Records taken from a dataset
◇ ◇ ◇ ◇ ◇ ◇ ◇

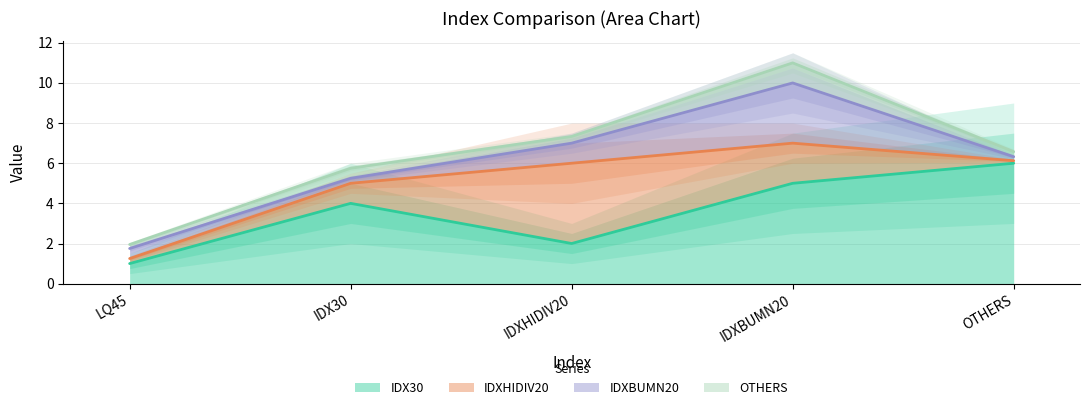

Reading left to right, extract all data points from this chart.

IDX30: LQ45=1.0	IDX30=4.0	IDXHIDIV20=2.0	IDXBUMN20=5.0	OTHERS=6.0
IDXHIDIV20: LQ45=0.2	IDX30=1.0	IDXHIDIV20=4.0	IDXBUMN20=2.0	OTHERS=0.1
IDXBUMN20: LQ45=0.5	IDX30=0.2	IDXHIDIV20=1.0	IDXBUMN20=3.0	OTHERS=0.2
OTHERS: LQ45=0.2	IDX30=0.5	IDXHIDIV20=0.3	IDXBUMN20=1.0	OTHERS=0.2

◇ ◇ ◇ ◇ ◇ ◇ ◇

▶ _Requirement_
Collect every line of the data above that contains the string "OTHERS", matching case exactly.

▶ _Task output_
IDX30: LQ45=1.0	IDX30=4.0	IDXHIDIV20=2.0	IDXBUMN20=5.0	OTHERS=6.0
IDXHIDIV20: LQ45=0.2	IDX30=1.0	IDXHIDIV20=4.0	IDXBUMN20=2.0	OTHERS=0.1
IDXBUMN20: LQ45=0.5	IDX30=0.2	IDXHIDIV20=1.0	IDXBUMN20=3.0	OTHERS=0.2
OTHERS: LQ45=0.2	IDX30=0.5	IDXHIDIV20=0.3	IDXBUMN20=1.0	OTHERS=0.2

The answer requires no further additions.